** Opening Records provided block **

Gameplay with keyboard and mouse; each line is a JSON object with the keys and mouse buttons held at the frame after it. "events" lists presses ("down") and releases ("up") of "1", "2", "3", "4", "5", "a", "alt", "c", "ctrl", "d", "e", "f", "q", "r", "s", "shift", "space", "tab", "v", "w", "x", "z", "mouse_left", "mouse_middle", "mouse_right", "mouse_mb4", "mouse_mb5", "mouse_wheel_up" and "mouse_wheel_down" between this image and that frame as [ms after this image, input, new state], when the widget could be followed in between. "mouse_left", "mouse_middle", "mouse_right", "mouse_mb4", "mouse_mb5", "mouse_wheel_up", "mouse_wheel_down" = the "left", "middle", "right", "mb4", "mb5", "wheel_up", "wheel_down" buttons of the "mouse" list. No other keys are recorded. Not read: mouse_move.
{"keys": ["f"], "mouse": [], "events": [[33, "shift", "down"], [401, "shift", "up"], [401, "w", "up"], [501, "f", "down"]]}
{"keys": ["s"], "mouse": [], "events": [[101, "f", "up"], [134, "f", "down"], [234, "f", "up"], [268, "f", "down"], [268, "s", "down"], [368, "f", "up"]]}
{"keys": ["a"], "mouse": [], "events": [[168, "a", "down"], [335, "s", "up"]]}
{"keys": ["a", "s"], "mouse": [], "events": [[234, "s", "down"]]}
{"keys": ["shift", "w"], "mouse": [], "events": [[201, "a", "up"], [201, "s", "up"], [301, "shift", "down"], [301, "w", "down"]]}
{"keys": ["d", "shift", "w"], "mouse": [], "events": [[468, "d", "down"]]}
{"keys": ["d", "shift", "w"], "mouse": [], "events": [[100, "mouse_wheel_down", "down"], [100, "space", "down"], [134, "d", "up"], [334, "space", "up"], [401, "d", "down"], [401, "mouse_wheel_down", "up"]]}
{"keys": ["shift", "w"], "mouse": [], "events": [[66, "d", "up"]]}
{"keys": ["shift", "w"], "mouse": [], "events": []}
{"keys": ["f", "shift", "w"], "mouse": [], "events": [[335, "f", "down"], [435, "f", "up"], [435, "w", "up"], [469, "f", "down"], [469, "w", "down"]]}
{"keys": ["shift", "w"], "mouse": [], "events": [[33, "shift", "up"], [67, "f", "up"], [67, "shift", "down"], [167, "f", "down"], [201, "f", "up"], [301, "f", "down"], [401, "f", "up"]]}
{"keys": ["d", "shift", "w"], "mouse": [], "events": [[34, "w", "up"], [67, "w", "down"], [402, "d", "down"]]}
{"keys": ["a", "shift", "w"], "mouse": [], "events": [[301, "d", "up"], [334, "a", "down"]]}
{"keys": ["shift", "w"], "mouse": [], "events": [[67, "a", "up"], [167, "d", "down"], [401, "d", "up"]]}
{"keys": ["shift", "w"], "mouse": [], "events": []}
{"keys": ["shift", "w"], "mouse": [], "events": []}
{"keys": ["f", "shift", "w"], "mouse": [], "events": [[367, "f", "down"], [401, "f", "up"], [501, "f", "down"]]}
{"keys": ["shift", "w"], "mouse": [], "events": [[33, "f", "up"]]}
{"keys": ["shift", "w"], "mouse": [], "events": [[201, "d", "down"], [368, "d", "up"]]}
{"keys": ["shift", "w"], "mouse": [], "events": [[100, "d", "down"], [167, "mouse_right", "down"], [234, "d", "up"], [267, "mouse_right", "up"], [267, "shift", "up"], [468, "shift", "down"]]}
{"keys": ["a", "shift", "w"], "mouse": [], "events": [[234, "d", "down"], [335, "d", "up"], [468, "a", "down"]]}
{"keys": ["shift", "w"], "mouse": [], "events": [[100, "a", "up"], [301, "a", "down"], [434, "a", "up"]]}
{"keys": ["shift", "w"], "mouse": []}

** Closing Records provided block **

What to do:
Find every line in the listing that holds the string "space", then say how many there are as a bare number.

Response box:
2